Serge-Gabriel Collin installé à la tête du Ministère de l’Économie et des Finances : priorités claires dans un contexte contraint
Le mercredi 25 février 2026, Serge-Gabriel Collin a été officiellement installé comme ministre de l’Économie et des Finances au siège du ministère, lors d’une cérémonie en présence du Premier ministre par intérim, de membres du gouvernement, du corps diplomatique et des partenaires techniques et financiers. Son arrivée intervient alors qu’Haïti enchaîne plusieurs années de récession, confronté à de fortes contraintes budgétaires et à une instabilité persistante.
Contexte et enjeux
Le pays fait face à une combinaison de défis structurels et conjoncturels : contraction de l’activité économique, recettes intérieures insuffisantes et marges de manœuvre budgétaire réduites. Le ministre a rappelé que ces contraintes imposent de prioriser les mesures offrant un rendement fiscal rapide et d’améliorer l’efficience des dépenses publiques pour restaurer la confiance des partenaires.
Axes d’action annoncés
Le ministre a présenté des actions ciblées centrées sur le renforcement de l’administration fiscale et l’amélioration des dispositifs de contrôle des dépenses.
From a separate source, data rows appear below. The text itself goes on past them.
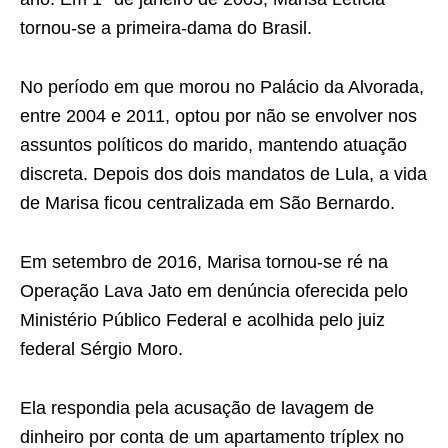
tornou-se a primeira-dama do Brasil.
No período em que morou no Palácio da Alvorada,
entre 2004 e 2011, optou por não se envolver nos
assuntos políticos do marido, mantendo atuação
discreta. Depois dos dois mandatos de Lula, a vida
de Marisa ficou centralizada em São Bernardo.
Em setembro de 2016, Marisa tornou-se ré na
Operação Lava Jato em denúncia oferecida pelo
Ministério Público Federal e acolhida pelo juiz
federal Sérgio Moro.
Ela respondia pela acusação de lavagem de
dinheiro por conta de um apartamento tríplex no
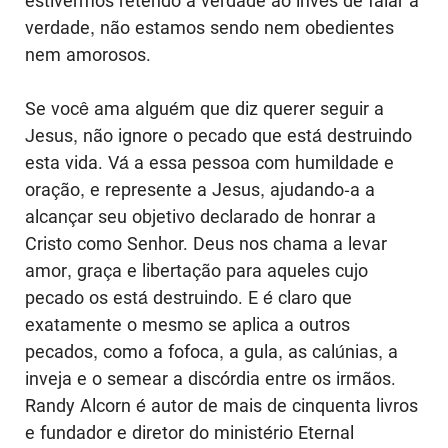
estivermos retendo a verdade ao invés de falar a
verdade, não estamos sendo nem obedientes
nem amorosos.
Se você ama alguém que diz querer seguir a
Jesus, não ignore o pecado que está destruindo
esta vida. Vá a essa pessoa com humildade e
oração, e represente a Jesus, ajudando-a a
alcançar seu objetivo declarado de honrar a
Cristo como Senhor. Deus nos chama a levar
amor, graça e libertação para aqueles cujo
pecado os está destruindo. E é claro que
exatamente o mesmo se aplica a outros
pecados, como a fofoca, a gula, as calúnias, a
inveja e o semear a discórdia entre os irmãos.
Randy Alcorn é autor de mais de cinquenta livros
e fundador e diretor do ministério Eternal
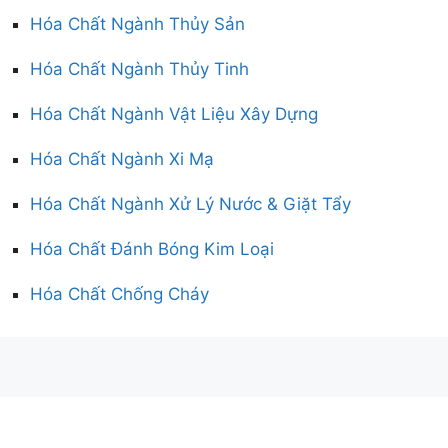
Hóa Chất Ngành Thủy Sản
Hóa Chất Ngành Thủy Tinh
Hóa Chất Ngành Vật Liệu Xây Dựng
Hóa Chất Ngành Xi Mạ
Hóa Chất Ngành Xử Lý Nước & Giặt Tẩy
Hóa Chất Đánh Bóng Kim Loại
Hóa Chất Chống Cháy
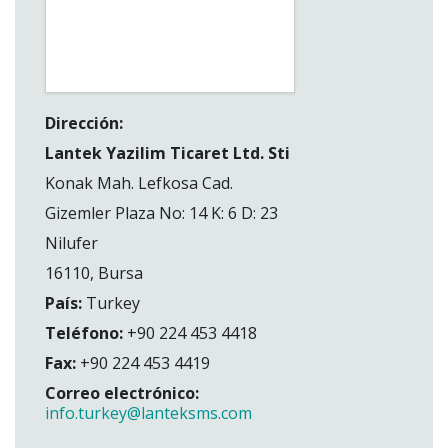
Dirección:
Lantek Yazilim Ticaret Ltd. Sti
Konak Mah. Lefkosa Cad.
Gizemler Plaza No: 14 K: 6 D: 23
Nilufer
16110, Bursa
País:
Turkey
Teléfono:
+90 224 453 4418
Fax:
+90 224 453 4419
Correo electrónico:
info.turkey@lanteksms.com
Il a insisté sur la mise en place de mécanismes transparents de suivi budgétaire et sur la nécessité d’accélérer la digitalisation des processus afin de réduire les fuites et faciliter la reddition de comptes.
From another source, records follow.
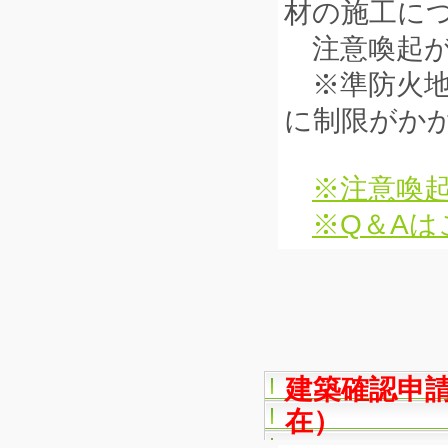
材の施工に
注意喚起が
※準防火地
に制限がか
※注意喚起
※Q＆Aは
建築確認申請
在）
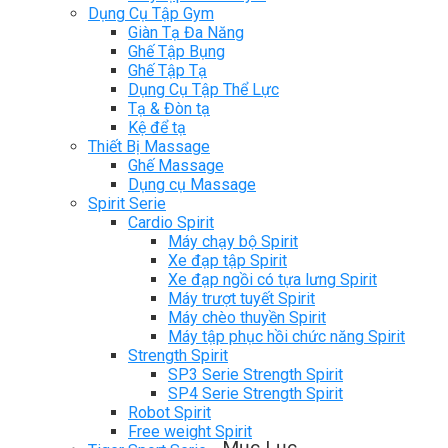
Dụng Cụ Tập Gym
Giàn Tạ Đa Năng
Ghế Tập Bụng
Ghế Tập Tạ
Dụng Cụ Tập Thể Lực
Tạ & Đòn tạ
Kệ để tạ
Thiết Bị Massage
Ghế Massage
Dụng cụ Massage
Spirit Serie
Cardio Spirit
Máy chạy bộ Spirit
Xe đạp tập Spirit
Xe đạp ngồi có tựa lưng Spirit
Máy trượt tuyết Spirit
Máy chèo thuyền Spirit
Máy tập phục hồi chức năng Spirit
Strength Spirit
SP3 Serie Strength Spirit
SP4 Serie Strength Spirit
Robot Spirit
Free weight Spirit
Mục Lục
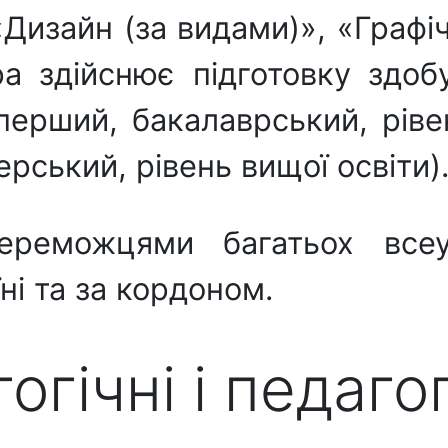
Дизайн (за видами)», «Графі
ра здійснює підготовку здоб
ерший, бакалаврський, ріве
ерський, рівень вищої освіти)
реможцями багатьох всеу
ні та за кордоном.
гічні і педагог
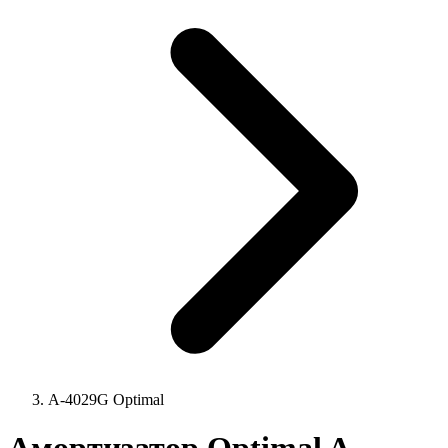
A-4029G Optimal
Dialogue avec les partenaires
Le ministre a déclaré vouloir travailler en étroite concertation avec les partenaires techniques et financiers, et notamment avec le Fonds Monétaire International (FMI), pour sécuriser les appuis nécessaires à la mise en œuvre d’un programme de stabilisation. Il a aussi souligné l’importance d’un dialogue ouvert avec le Parlement, le secteur privé et la société civile pour assurer l’adhésion aux réformes envisagées.
Réactions et perspectives
Plusieurs acteurs accueillent favorablement la nomination d’un ministre qui affiche d’emblée des priorités claires. Toutefois, des experts avertissent que l’impact réel dépendra de la rapidité et de la crédibilité des mesures concrètes annoncées, ainsi que de la capacité du ministère à transformer les engagements en réformes opérationnelles et mesurables.
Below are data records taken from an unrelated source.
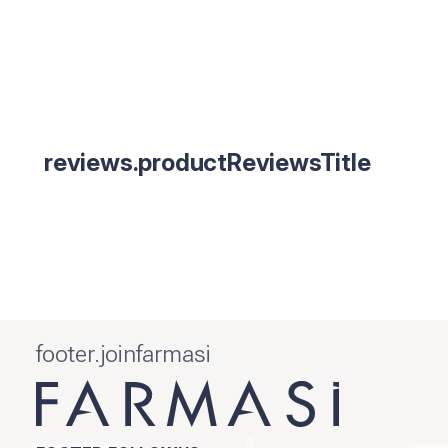
reviews.productReviewsTitle
footer.joinfarmasi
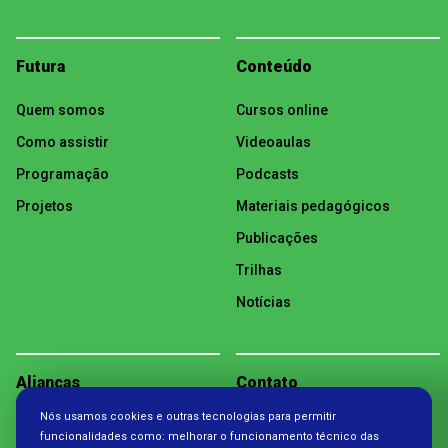
Futura
Conteúdo
Quem somos
Cursos online
Como assistir
Videoaulas
Programação
Podcasts
Projetos
Materiais pedagógicos
Publicações
Trilhas
Notícias
Alianças
Contato
Nós usamos cookies e outras tecnologias para permitir
Política de Privacidade
funcionalidades como: melhorar o funcionamento técnico das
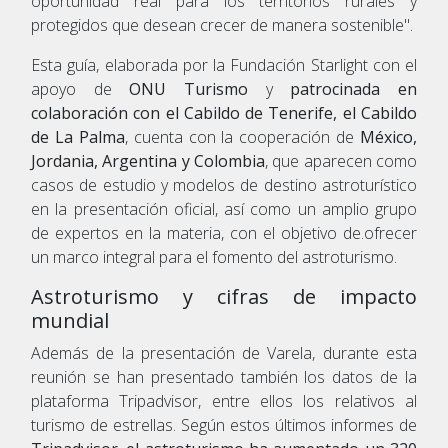
oportunidad real para los territorios rurales y
protegidos que desean crecer de manera sostenible".
Esta guía, elaborada por la Fundación Starlight con el
apoyo de
ONU Turismo
y
patrocinada en
colaboración con el Cabildo de Tenerife, el Cabildo
de La Palma
, cuenta con la cooperación de
México,
Jordania, Argentina y Colombia
, que aparecen como
casos de estudio y modelos de destino astroturístico
en la presentación oficial, así como un amplio grupo
de expertos en la materia, con el objetivo de.ofrecer
un marco integral para el fomento del astroturismo.
Astroturismo y cifras de impacto
mundial
Además de la presentación de Varela, durante esta
reunión se han presentado también los datos de la
plataforma Tripadvisor, entre ellos los relativos al
turismo de estrellas. Según estos últimos informes de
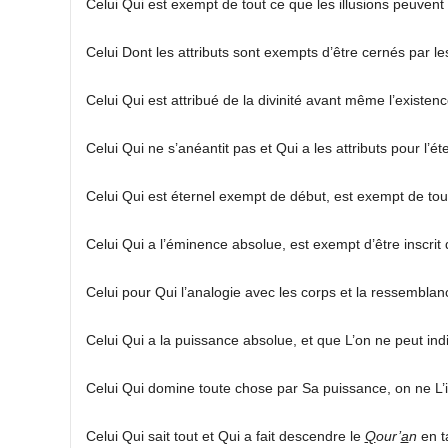
Celui Qui est exempt de tout ce que les illusions peuvent 
Celui Dont les attributs sont exempts d’être cernés par l
Celui Qui est attribué de la divinité avant même l’existen
Celui Qui ne s’anéantit pas et Qui a les attributs pour l’éte
Celui Qui est éternel exempt de début, est exempt de to
Celui Qui a l’éminence absolue, est exempt d’être inscrit 
Celui pour Qui l’analogie avec les corps et la ressemblan
Celui Qui a la puissance absolue, et que L’on ne peut in
Celui Qui domine toute chose par Sa puissance, on ne L’int
Celui Qui sait tout et Qui a fait descendre le
Q
our’
a
n
en t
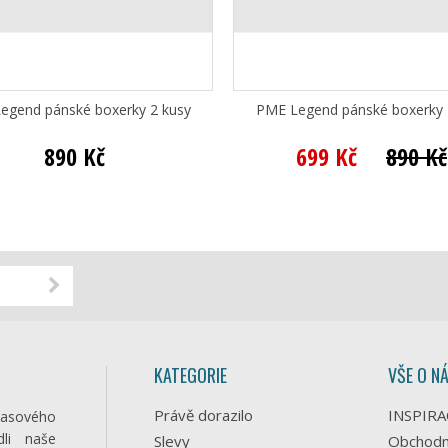
egend pánské boxerky 2 kusy
PME Legend pánské boxerky 
890 Kč
699 Kč
890 Kč
KATEGORIE
VŠE O N
Právě dorazilo
INSPIRA
časového
li naše
Slevy
Obchodn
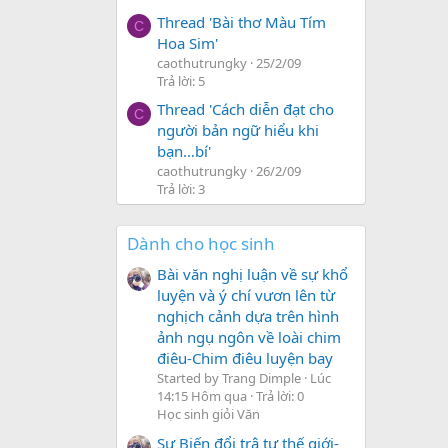
Thread 'Bài thơ Màu Tím
C
Hoa Sim'
caothutrungky
25/2/09
Trả lời: 5
Thread 'Cách diễn đạt cho
C
người bản ngữ hiểu khi
bạn…bí'
caothutrungky
26/2/09
Trả lời: 3
Dành cho học sinh
Bài văn nghị luận về sự khổ
luyện và ý chí vươn lên từ
nghịch cảnh dựa trên hình
ảnh ngụ ngôn về loài chim
điêu-Chim điêu luyện bay
Started by Trang Dimple
Lúc
14:15 Hôm qua
Trả lời: 0
Học sinh giỏi Văn
Sự Biến đổi trậ tự thế giới-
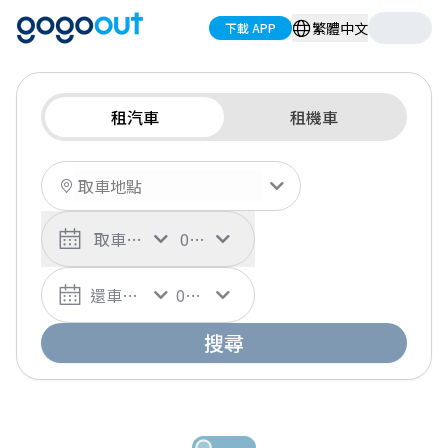
繁體中文
下載 APP
租汽車
租機車
取車日期
00:00
還車日期
00:00
搜尋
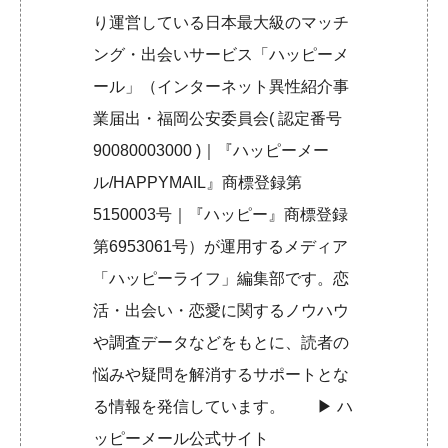
り運営している日本最大級のマッチ
ング・出会いサービス「ハッピーメ
ール」（インターネット異性紹介事
業届出・福岡公安委員会( 認定番号
90080003000 )｜『ハッピーメー
ル/HAPPYMAIL』商標登録第
5150003号｜『ハッピー』商標登録
第6953061号）が運用するメディア
「ハッピーライフ」編集部です。恋
活・出会い・恋愛に関するノウハウ
や調査データなどをもとに、読者の
悩みや疑問を解消するサポートとな
る情報を発信しています。 ▶︎
ハ
ッピーメール公式サイト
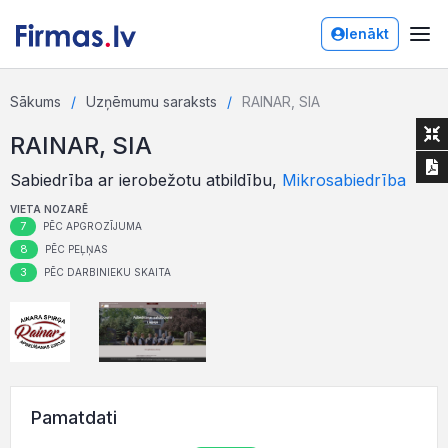
Ienākt
Sākums
Uzņēmumu saraksts
RAINAR, SIA
RAINAR, SIA
Sabiedrība ar ierobežotu atbildību,
Mikrosabiedrība
VIETA NOZARĒ
7
PĒC APGROZĪJUMA
8
PĒC PEĻŅAS
3
PĒC DARBINIEKU SKAITA
Pamatdati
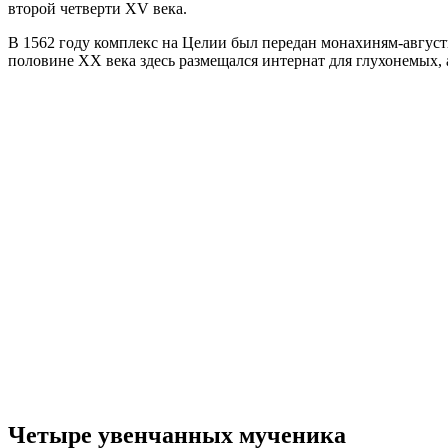
второй четверти XV века.
В 1562 году комплекс на Целии был передан монахиням-августи
половине XX века здесь размещался интернат для глухонемых,
Четыре увенчанных мученика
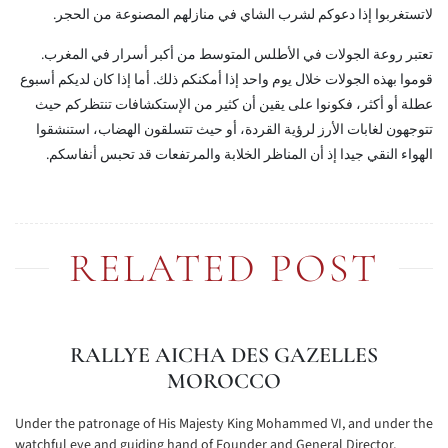
لاتستغربوا إذا دعوكم لشرب الشاي في منازلهم المصنوعة من الحجر.
تعتبر روعة الجولات في الأطلس المتوسط من أكبر أسرار في المغرب.
قوموا بهذه الجولات خلال يوم واحد إذا أمكنكم ذلك. أما إذا كان لديكم أسبوع
عطلة أو أكثر، فكونوا على يقين أن كثير من الإستكشافات تنتظركم حيث
تتوجهون لغابات الأرز لرؤية القردة، أو حيث تتسلقون الهضاب، استنشقوا
الهواء النقي جيدا إذ أن المناظر الخلابة والمرتفعات قد تحبس أنفاسكم.
RELATED POST
RALLYE AICHA DES GAZELLES
MOROCCO
Under the patronage of His Majesty King Mohammed VI, and under the
watchful eye and guiding hand of Founder and General Director,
En prenant ses fonctions dans un contexte exigeant, le ministre met l’accent sur la discipline budgétaire et la mobilisation des ressources comme leviers de redressement. Les prochains mois seront déterminants pour évaluer l’efficacité d’un plan qui devra concilier contraintes de court terme et ambitions de stabilisation macroéconomique durable.